In big news on the government data and transparency front, the premier provider of federal campaign finance information, Center for Responsive Politics (CRP), have announced they are opening for bulk download 20 years worth of data used to power their web site OpenSecrets.org. More than 200 million records are being made available of itemized contributions, campaign spending, lobbying, personal finance, and sponsored travel. CRP began tracking campaign contributions in the late 1980s. Their stats and staff are trusted and quoted by the Media as the gold standard reference.
The opening of the OpenSecrets.org underlying archive of bulk, standardized and industry-coded data is a seminal event for transparency and Web 2.0 political data. Federal bailouts, $5.3 billion dollar election season, newspaper bankruptcies, and an administration pledging "unprecedented transparency" are forces enough to justify making this data archive available. Accessing two decades worth of campaign finance data will make it significantly easier for the many hands of the Web to forensically and predicatively examine influence in federal government.
What makes OpenSecrets.org's data so valuable - and this bulk release so significant - is the added standardization and industry-coding OpenSecrets.org applies the source data they acquire from the Federal Election Commission (FEC). This data conditioning will save many a scholar, reporter, and political junkie many hours of frustration. OpenSecrets.org cleans up the publicly available FEC data as much as possible to identify and standardize all the contributions from the same individual whose name and employer often varies significantly in different FEC filings by different campaigns. Furthermore, OpenSecrets.org relentlessly tracks and assigns a NAIC-like industry code to nearly every individual's employer in order to categorize the contribution according to its most likely economic affiliation.

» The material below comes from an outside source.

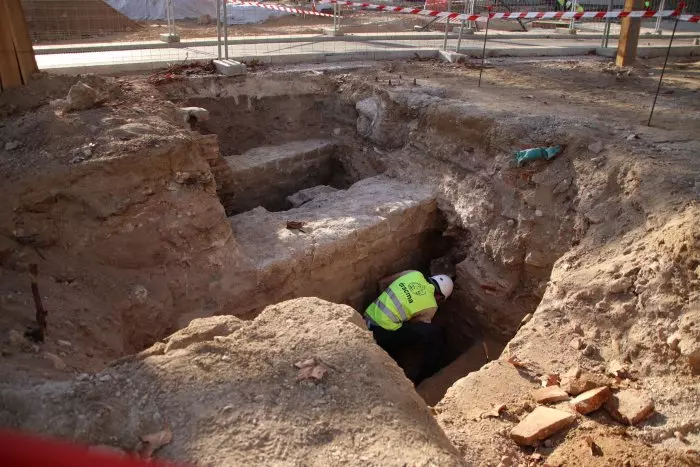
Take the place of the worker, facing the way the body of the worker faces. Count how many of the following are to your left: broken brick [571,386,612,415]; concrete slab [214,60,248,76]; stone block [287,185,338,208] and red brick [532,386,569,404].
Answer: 2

This categorizing, or "coding", makes it possible to aggregate and sum millions of individual contributions made during an election cycle by employer, industry, and economic sector. Without someone categorizing employers and therefore contributions, it would be impossible for the rest of us to reasonably add up the numbers in meaningful ways or look for trends in the contributions systematically. We can see to whom those working in the banking and financial sector have been financially supporting only because OpenSecrets.org categorizes the individual contributions.

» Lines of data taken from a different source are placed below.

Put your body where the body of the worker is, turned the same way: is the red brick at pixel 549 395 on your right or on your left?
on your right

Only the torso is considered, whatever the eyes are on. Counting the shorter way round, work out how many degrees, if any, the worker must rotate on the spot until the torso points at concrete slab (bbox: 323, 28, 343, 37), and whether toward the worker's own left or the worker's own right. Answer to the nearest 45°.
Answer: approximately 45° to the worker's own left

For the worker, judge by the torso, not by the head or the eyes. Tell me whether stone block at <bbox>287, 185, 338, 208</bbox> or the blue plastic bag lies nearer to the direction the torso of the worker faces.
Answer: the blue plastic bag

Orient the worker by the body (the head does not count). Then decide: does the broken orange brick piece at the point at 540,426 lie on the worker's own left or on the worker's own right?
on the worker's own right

It is this standardized and coded data that is now available in zipped CSV files for each two-year election cycle since 1990 and makes up the biggest piece of CRP's newly opened archive. Many of the files are too big for a spreadsheet, however, so it is likely only those experienced with campaign finance or skilled with databases will be working with the data in the near term. The 200MB zipped file for the 2008 election cycle I downloaded expanded to nearly a gigabyte. Thankfully, the 59-page user guide provides a useful initial guide to the data itself and recommendations on how to do some basic calculations.
Although mostly funded by foundations, OpenSecrets.org enjoyed some revenues through selling this bulk data to the largest news organizations. So it isn't surprising they are a wee bit nervous about taking this step and have emphasized the attribution aspect of the data's Creative Commons Attribution Non-Commercial Share Alike license. The staff of OpenSecrets.org has a commitment to the quality and long-term preservation of this data, and like any good data steward they are concerned the rest of the world use the data in its proper context.
The burden is now squarely on the larger Web and "Government 2.0" crowd to show the opening of this data is worth it. Personally, I'm optimistic. There's more data available every day with which to mash this information. I'm particularly looking forward to seeing OpenSecrets.org industry-codes leveraged with contractors receiving Recovery Act money and looking for patterns of contribution trends over the past two decades.
ProgrammableWeb's Government vertical did not exist when I first started at the Sunlight Foundation in 2006 and now lists dozens of government APIs. The Sunlight Labs developer Google group has 500 developers. And organizations like the New York Times are creating APIs for the first time. OpenSecrets.org archive is another welcome asset to the growing data commons.